- Input material -
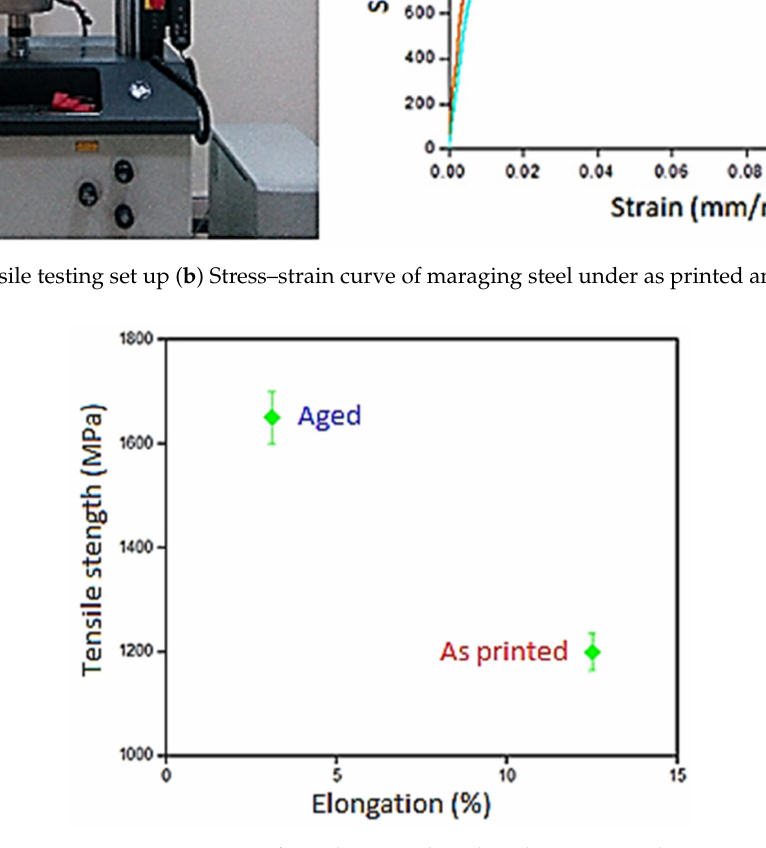
Figure 9. Variation of tensile strength and % elongation with aging treatment.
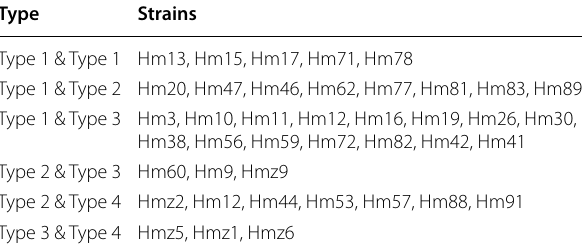
Table 1 Dikaryotic strains of H. marmoreus containing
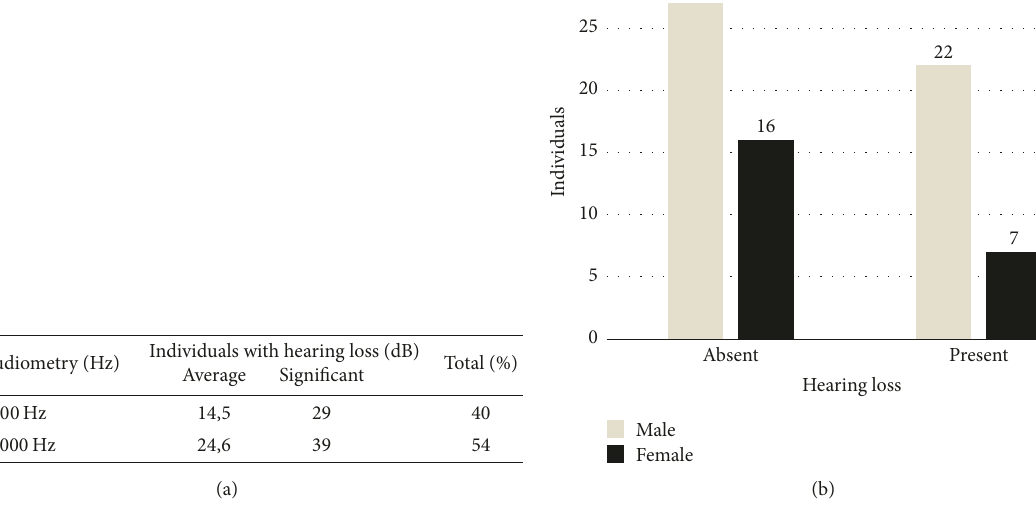
Figure 1: Audiometric studies of cancer patients . Hearing loss for cancer patients was analyzed by a pure-tone audiometry. The average decibel values were obtained for the following range of frequencies, 125–8000 Hz (125, 250, 500, 1000, 2000, 4000, and 8000), and were taken before and after treatment visit (a). The airway was taken as a reference for calculating the loss as long as there was no more than 5 dB gap between airwayandboneconduction.Hearinglosswasconsideredfromadecreaseinaveragegreaterthan10 dBandthenwasplottedontothediagram as a male/female distribution (b).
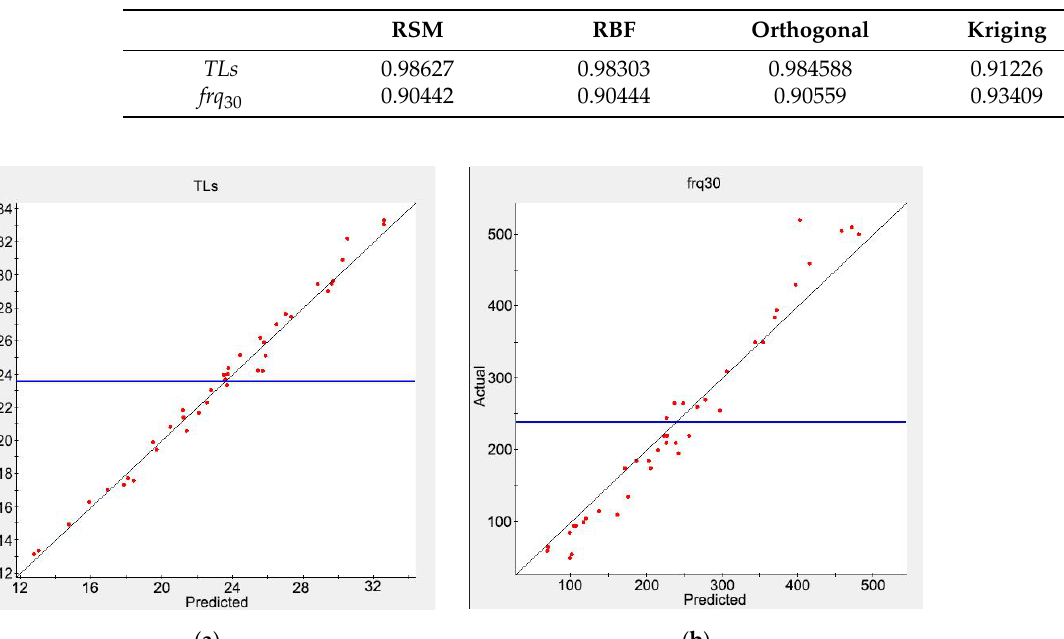
Table 1. R 2 values of the four approximate models of the optimization objectives.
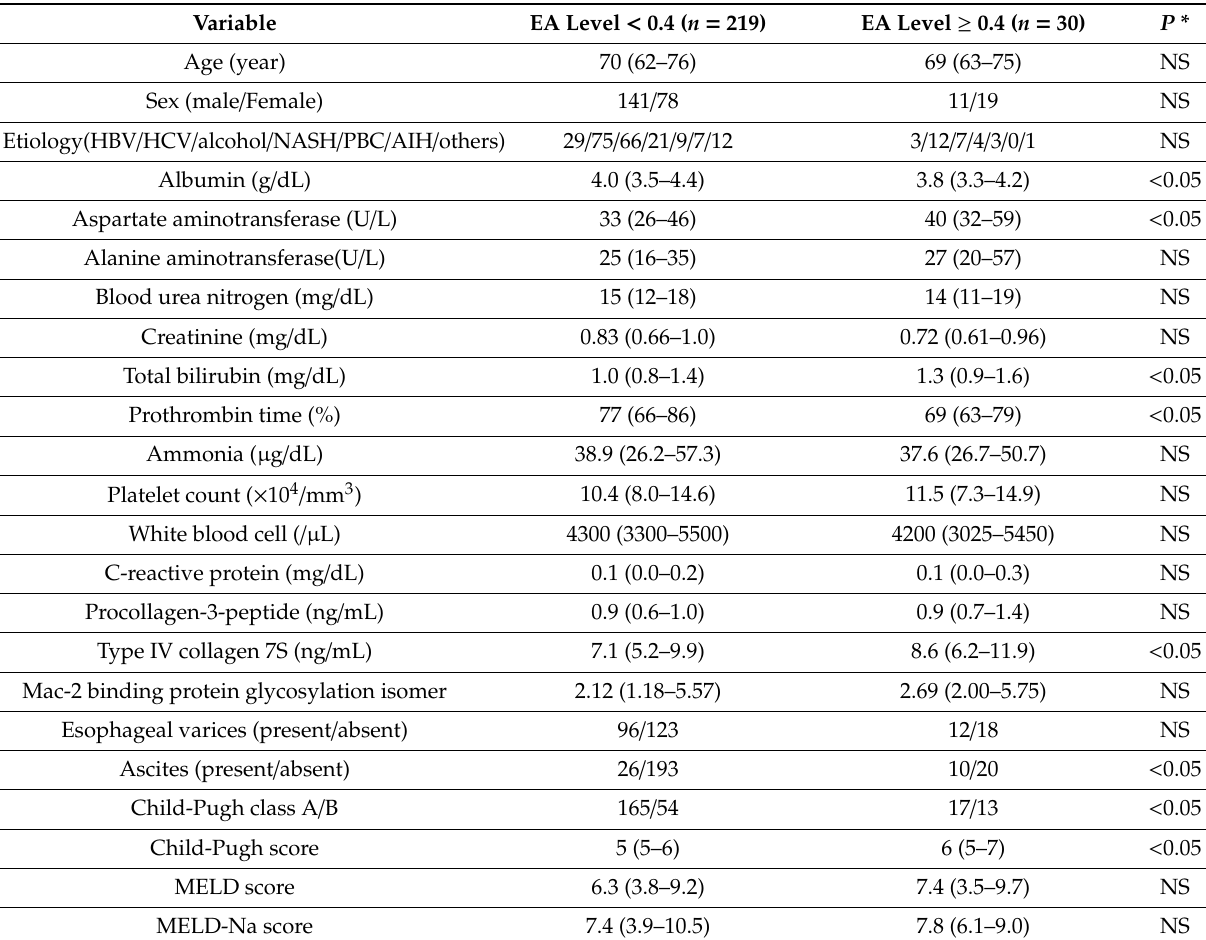
Table 2. EA level and patient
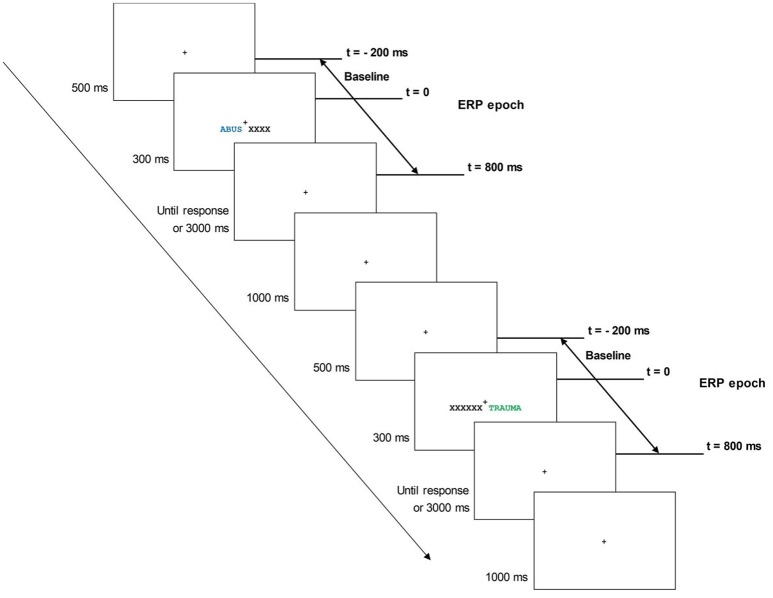
Sequence of events in the emotional Stroop task. Each trial began with a fixation cross of 500 ms, followed by a bilateral presentation of experimental stimuli for 300 ms. Then, the participant had to indicate manually the color of the colored item. After participants had responded, or after 3,000 ms had elapsed, a 1,000 ms wait followed and the next trial started.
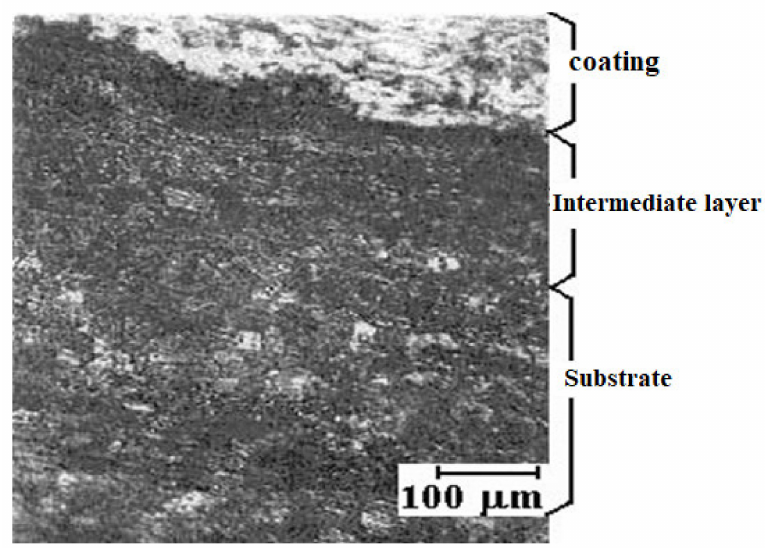
Figure 8. Structure of the coating, intermediate layer, and substrate.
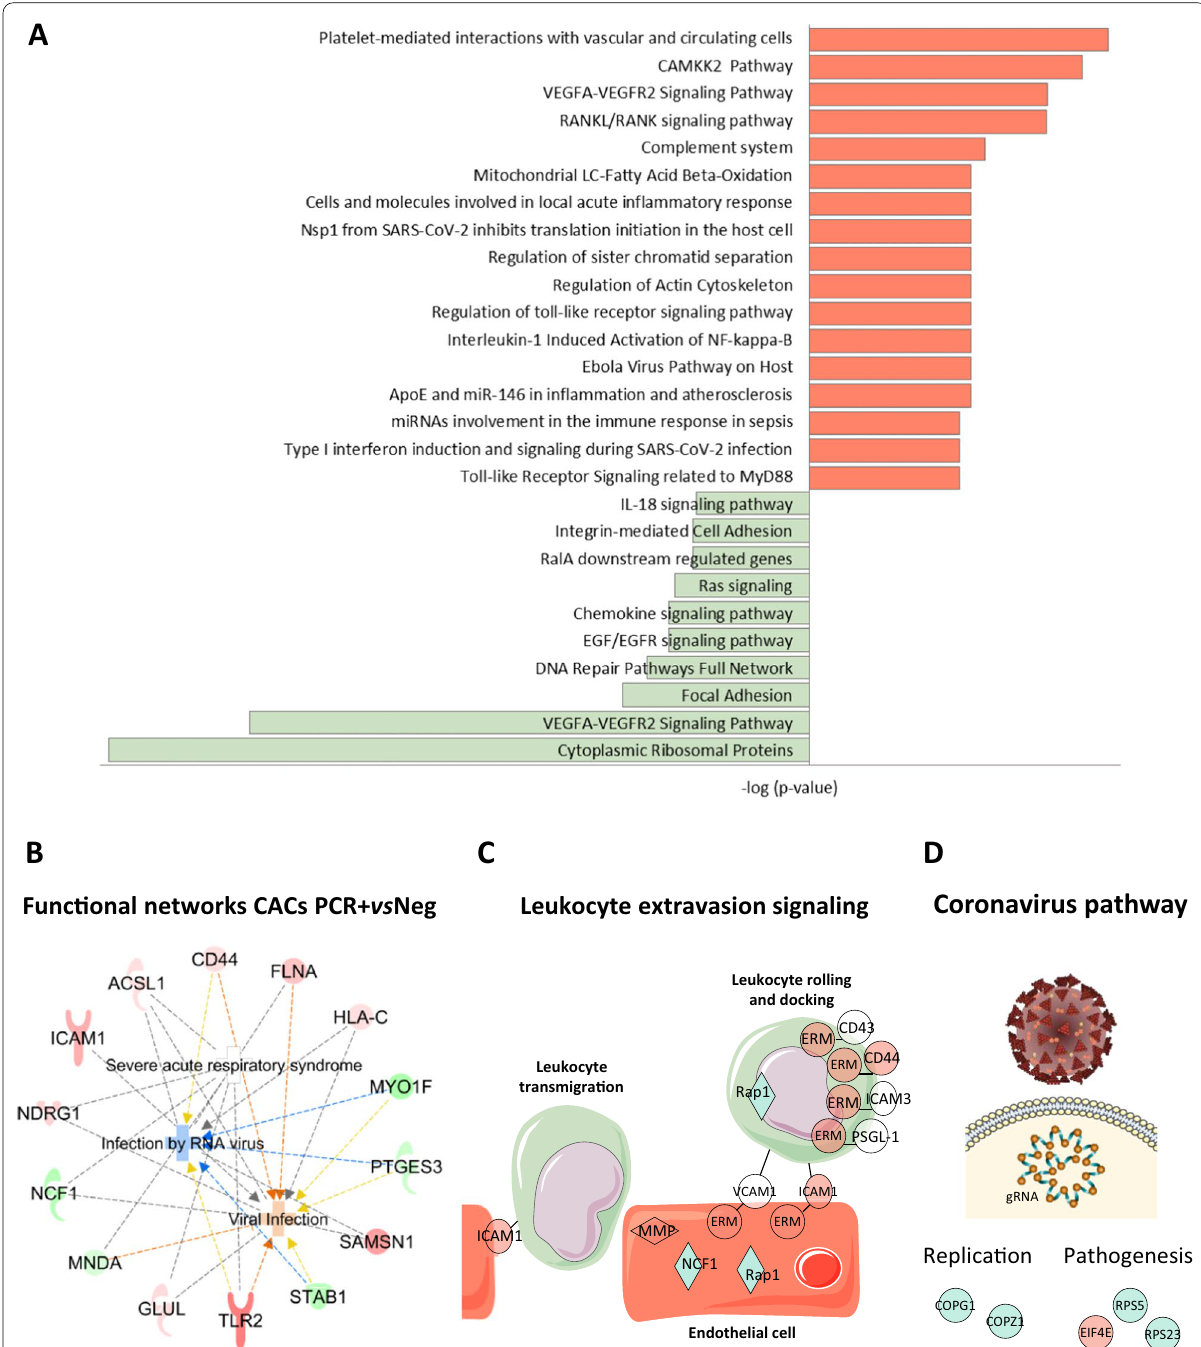
Fig. 5 Functional classification of proteomic changes in CACs treated with the serum of PCR vs Neg donors. A Altered pathways related with + up‑ (red) and down‑ (green) regulated proteins in CACs PCR vs CACs Neg. B Ingenuity (IPA) functional network with proteins up‑ (red) or + + down‑regulated (green) in CACs PCR vs CACs Neg, correlated with viral infection and severe acute respiratory syndrome (SARS), among others. + + C IPA graphical representation of proteins altered in CACs incubated with the serum of COVID‑19 PCR patients, compared to negative controls, + participating in leukocyte extravasation signaling. D Proteins altered in CACs IgG vs CACs Neg related to viral pathogenesis and + +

- Goal of the exercise -
Count every line in the listing that holds the word "Table". Report the count and nothing else.

- Task solution -
3